_ASSIGNMENT_: Down to the last line, repeat the data below exactly.

● ● ● ●

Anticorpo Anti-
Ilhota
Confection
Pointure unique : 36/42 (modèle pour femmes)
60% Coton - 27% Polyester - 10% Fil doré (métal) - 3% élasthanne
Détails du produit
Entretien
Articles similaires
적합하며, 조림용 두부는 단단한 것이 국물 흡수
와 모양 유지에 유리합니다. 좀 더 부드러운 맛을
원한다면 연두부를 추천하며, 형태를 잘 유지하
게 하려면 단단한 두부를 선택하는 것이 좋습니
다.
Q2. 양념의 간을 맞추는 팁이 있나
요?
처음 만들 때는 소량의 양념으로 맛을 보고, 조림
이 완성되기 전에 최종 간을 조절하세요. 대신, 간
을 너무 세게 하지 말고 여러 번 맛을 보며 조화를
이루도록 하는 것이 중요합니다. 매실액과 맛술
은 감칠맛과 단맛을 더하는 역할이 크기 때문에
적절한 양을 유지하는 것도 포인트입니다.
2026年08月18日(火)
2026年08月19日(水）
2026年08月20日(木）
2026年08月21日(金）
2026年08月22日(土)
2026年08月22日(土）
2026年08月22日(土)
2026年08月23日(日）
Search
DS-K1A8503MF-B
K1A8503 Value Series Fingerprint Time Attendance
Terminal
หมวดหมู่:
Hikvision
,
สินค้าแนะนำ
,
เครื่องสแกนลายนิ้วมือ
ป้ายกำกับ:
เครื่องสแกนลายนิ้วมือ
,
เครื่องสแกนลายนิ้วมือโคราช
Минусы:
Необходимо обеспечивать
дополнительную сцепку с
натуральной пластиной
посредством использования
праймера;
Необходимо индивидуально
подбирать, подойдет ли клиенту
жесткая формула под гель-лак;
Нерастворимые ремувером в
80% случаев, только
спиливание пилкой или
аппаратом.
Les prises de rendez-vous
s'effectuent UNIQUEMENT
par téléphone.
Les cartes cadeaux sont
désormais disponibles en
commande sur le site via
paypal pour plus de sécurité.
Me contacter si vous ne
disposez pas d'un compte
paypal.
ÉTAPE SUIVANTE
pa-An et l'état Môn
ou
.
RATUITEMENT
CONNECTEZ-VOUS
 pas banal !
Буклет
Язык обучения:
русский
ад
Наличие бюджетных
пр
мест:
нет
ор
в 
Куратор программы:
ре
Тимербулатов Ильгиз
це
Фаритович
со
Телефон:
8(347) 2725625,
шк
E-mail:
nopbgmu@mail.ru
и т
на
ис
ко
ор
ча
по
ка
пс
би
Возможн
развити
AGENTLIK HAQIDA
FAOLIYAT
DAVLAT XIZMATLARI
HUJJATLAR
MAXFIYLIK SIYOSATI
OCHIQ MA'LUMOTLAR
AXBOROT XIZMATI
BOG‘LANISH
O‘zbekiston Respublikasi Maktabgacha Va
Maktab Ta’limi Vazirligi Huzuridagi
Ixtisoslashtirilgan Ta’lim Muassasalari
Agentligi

● ● ● ●

_TASK OUTPUT_:
Anticorpo Anti-
Ilhota
Confection
Pointure unique : 36/42 (modèle pour femmes)
60% Coton - 27% Polyester - 10% Fil doré (métal) - 3% élasthanne
Détails du produit
Entretien
Articles similaires
적합하며, 조림용 두부는 단단한 것이 국물 흡수
와 모양 유지에 유리합니다. 좀 더 부드러운 맛을
원한다면 연두부를 추천하며, 형태를 잘 유지하
게 하려면 단단한 두부를 선택하는 것이 좋습니
다.
Q2. 양념의 간을 맞추는 팁이 있나
요?
처음 만들 때는 소량의 양념으로 맛을 보고, 조림
이 완성되기 전에 최종 간을 조절하세요. 대신, 간
을 너무 세게 하지 말고 여러 번 맛을 보며 조화를
이루도록 하는 것이 중요합니다. 매실액과 맛술
은 감칠맛과 단맛을 더하는 역할이 크기 때문에
적절한 양을 유지하는 것도 포인트입니다.
2026年08月18日(火)
2026年08月19日(水）
2026年08月20日(木）
2026年08月21日(金）
2026年08月22日(土)
2026年08月22日(土）
2026年08月22日(土)
2026年08月23日(日）
Search
DS-K1A8503MF-B
K1A8503 Value Series Fingerprint Time Attendance
Terminal
หมวดหมู่:
Hikvision
,
สินค้าแนะนำ
,
เครื่องสแกนลายนิ้วมือ
ป้ายกำกับ:
เครื่องสแกนลายนิ้วมือ
,
เครื่องสแกนลายนิ้วมือโคราช
Минусы:
Необходимо обеспечивать
дополнительную сцепку с
натуральной пластиной
посредством использования
праймера;
Необходимо индивидуально
подбирать, подойдет ли клиенту
жесткая формула под гель-лак;
Нерастворимые ремувером в
80% случаев, только
спиливание пилкой или
аппаратом.
Les prises de rendez-vous
s'effectuent UNIQUEMENT
par téléphone.
Les cartes cadeaux sont
désormais disponibles en
commande sur le site via
paypal pour plus de sécurité.
Me contacter si vous ne
disposez pas d'un compte
paypal.
ÉTAPE SUIVANTE
pa-An et l'état Môn
ou
.
RATUITEMENT
CONNECTEZ-VOUS
 pas banal !
Буклет
Язык обучения:
русский
ад
Наличие бюджетных
пр
мест:
нет
ор
в 
Куратор программы:
ре
Тимербулатов Ильгиз
це
Фаритович
со
Телефон:
8(347) 2725625,
шк
E-mail:
nopbgmu@mail.ru
и т
на
ис
ко
ор
ча
по
ка
пс
би
Возможн
развити
AGENTLIK HAQIDA
FAOLIYAT
DAVLAT XIZMATLARI
HUJJATLAR
MAXFIYLIK SIYOSATI
OCHIQ MA'LUMOTLAR
AXBOROT XIZMATI
BOG‘LANISH
O‘zbekiston Respublikasi Maktabgacha Va
Maktab Ta’limi Vazirligi Huzuridagi
Ixtisoslashtirilgan Ta’lim Muassasalari
Agentligi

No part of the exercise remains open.